[PAGE]
It was opined by a British Arabist in a recent private conversation that a campaign of incitement in part of the British press continues against Islam for a number of reasons the most obvious of which appears to be the urgency for more buyers of the newspapers, most of which are losing both money and readership faster than they can cope with.

The British police are efficient and the legal system is very capable of dealing with such threats, which, in this case, appears to be confined and not a major threat to British society. In similar incidents involving Christians, most Muslims would not drag Christianity into the front pages of their newspapers.

Another incident involved Indian actress and TV presenter Gauhar Khan said to have been slapped for wearing ‘skimpy dress’ by a member of the audience during the filming of the grand finale of singing competition Raw Star in a Mumbai studio.

The attacker, Mohammad Akil Malik, took offence to her cutaway dress and ran up to the stage to hit her across the face and threaten her. The assailant was pinned down by security staff and handed over to local police.

If I were still an editor, the story would definitely be a front page story only because Ms Khan is a known celebrity, but is it a story about Islam?

Ms Khan is a pretty girl and the motive of the attacker could be his feelings for her. If that’s the case it is jealousy. If it is not, it is a story about an actress attacked by a member of the audience surged to the front pages of some newspapers because she’s an actress.

But consider this:
• Over 22 million women in the United States have been raped in their lifetime. (National Intimate Partner and Sexual Violence Survey 2010);
• Of the 18.3% of women who have survived rape or attempted rape, 12.3% were younger than age 12 when they were first raped, and 29.9% were between the ages of 11 and 17. (National Intimate Partner and Sexual Violence Survey 2010);
• Every 90 seconds, somewhere in America, someone is sexually assaulted. (Calculation based on 2012 National Crime Victimization Survey. Bureau of Justice Statistics, U.S. Department of Justice);
• Nearly 1 in 5 Women in 2010 U.S. Survey claim they have been sexually assaulted.

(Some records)

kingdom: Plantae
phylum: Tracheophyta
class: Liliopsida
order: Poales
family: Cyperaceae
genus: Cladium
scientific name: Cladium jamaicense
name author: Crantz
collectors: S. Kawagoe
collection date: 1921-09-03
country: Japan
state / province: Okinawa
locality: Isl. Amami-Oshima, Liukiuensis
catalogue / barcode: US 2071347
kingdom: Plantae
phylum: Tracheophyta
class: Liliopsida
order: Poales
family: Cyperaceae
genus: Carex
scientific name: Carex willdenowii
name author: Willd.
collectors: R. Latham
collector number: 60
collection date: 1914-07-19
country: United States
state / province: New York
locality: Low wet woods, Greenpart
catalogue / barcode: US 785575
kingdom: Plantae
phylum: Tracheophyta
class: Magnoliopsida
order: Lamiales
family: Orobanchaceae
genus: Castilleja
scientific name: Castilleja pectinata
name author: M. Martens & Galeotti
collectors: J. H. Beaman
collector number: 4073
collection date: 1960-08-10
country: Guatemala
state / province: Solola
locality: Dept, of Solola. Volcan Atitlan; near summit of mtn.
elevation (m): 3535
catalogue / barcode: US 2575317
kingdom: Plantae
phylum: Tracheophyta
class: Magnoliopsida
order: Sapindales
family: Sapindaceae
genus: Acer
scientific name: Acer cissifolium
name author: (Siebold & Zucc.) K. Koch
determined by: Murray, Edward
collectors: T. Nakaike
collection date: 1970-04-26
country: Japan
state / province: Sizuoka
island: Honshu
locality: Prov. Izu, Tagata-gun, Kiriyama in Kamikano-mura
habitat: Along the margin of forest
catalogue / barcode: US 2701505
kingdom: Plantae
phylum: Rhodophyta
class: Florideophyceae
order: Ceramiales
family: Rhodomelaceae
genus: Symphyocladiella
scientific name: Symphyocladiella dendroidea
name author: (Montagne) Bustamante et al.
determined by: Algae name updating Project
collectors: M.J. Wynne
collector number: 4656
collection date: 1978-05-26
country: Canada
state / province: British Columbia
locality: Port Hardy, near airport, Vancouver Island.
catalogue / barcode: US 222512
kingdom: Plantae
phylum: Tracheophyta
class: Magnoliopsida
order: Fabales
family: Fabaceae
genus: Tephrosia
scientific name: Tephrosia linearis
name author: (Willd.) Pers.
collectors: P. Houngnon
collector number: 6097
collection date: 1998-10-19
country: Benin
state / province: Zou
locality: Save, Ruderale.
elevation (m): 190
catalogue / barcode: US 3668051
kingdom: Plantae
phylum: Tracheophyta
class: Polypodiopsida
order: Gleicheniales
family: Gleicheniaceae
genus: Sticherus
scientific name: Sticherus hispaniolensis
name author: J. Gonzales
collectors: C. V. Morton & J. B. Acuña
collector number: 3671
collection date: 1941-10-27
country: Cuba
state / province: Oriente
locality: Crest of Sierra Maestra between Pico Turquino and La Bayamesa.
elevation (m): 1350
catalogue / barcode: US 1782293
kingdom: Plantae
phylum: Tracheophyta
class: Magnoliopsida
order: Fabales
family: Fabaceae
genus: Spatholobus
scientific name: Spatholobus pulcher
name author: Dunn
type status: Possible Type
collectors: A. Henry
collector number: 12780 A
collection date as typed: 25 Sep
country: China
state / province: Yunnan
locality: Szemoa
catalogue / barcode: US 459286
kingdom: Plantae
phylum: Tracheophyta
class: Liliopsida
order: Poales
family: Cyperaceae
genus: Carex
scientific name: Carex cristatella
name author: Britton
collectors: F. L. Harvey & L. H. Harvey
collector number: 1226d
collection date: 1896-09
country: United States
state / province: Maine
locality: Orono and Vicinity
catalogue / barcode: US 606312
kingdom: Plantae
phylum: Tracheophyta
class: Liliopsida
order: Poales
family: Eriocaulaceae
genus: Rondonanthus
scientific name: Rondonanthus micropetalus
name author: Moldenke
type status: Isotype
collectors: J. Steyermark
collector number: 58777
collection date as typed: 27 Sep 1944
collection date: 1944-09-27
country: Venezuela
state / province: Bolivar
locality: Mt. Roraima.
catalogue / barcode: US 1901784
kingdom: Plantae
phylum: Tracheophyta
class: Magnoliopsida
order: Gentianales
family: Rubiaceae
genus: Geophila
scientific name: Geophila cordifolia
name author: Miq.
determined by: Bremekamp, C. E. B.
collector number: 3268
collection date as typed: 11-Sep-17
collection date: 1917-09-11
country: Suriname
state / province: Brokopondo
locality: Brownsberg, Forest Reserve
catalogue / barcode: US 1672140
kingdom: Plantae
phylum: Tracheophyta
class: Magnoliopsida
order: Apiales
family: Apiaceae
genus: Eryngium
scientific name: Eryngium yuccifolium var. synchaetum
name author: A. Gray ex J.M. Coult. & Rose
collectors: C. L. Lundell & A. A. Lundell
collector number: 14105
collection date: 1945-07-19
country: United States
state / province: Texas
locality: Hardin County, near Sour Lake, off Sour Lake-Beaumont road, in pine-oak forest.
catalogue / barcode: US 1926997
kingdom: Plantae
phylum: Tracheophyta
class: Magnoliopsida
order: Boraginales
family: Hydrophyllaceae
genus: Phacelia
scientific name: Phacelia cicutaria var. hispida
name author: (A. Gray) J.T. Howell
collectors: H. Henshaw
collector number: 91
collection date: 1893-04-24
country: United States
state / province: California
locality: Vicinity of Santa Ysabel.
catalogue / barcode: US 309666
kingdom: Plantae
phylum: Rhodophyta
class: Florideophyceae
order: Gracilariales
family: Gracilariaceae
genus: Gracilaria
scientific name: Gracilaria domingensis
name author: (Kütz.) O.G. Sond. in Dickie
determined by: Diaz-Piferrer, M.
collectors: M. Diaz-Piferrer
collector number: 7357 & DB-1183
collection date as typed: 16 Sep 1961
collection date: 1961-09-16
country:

[GOALS]
a) In the piece on press coverage of Islam, what happened to Mohammad Akil Malik after he struck Gauhar Khan?
b) Carry on the piece about press coverage of Islam from its final line.

[EXPECTED RESPONSES]
a) He was pinned down by security staff and handed over to local police.

b)
http://www.feminist.com/antiviolence/facts.html
http://www.nytimes.com/2011/12/15/health/nearly-1-in-5-women-in-us-survey-report-sexual-assault.html?_r=0

Statistics compiled by the UN Women indicate attacks on women worldwide are even grimmer:

• Between 15 and 76 percent of women are targeted for physical and/or sexual violence in their lifetime, according to the available country data. Most of this violence takes place within intimate relationships, with many women (ranging from 9 to 70 percent) reporting their husbands or partners as the perpetrator. Across the 28 States of the European Union, a little over one in five women has experienced physical and/or sexual violence from a partner (European Union Agency for Fundamental Rights, 2014).
• In Guatemala, two women are murdered, on average, each day.
• In India, 8,093 cases of dowry-related death were reported in 2007; an unknown number of murders of women and young girls were falsely labelled ‘suicides’ or ‘accidents’.
• In Australia, Canada, Israel, South Africa and the United States, between 40 and 70 percent of female murder victims were killed by their intimate partners.
• In the State of Chihuahua, Mexico, 66 percent of murders of women were committed by husbands, boyfriends or other family members.
• Worldwide, up to 50 percent of sexual assaults are committed against girls under 16.
• An estimated 150 million girls under the age of 18 suffered some form of sexual violence in 2002 alone.
• The first sexual experience of some 30 percent of women was forced. The percentage is even higher among those who were under 15 at the time of their sexual initiation, with up to 45 percent reporting that the experience was forced.

http://www.endvawnow.org/en/articles/299-fast-facts-statistics-on-violence-against-women-and-girls-.html

It does look the attention by newspapers and TV on the two attacks cited above may have helped conceal the far greater threats targeting tens of millions of women everywhere.

Most people believe in one type of religion or another. The statistics produced here are global involving people of most races and religions. To identify an assailant by his religion looks pathetic and negative. A positive reporting would put such single attacks in perspective and branch out to deal with universal attacks on women, the mothers of current and future generations.

It would be reasonable to assume attacks on women are as ancient as the relatively short history of the human race, but how widespread was it?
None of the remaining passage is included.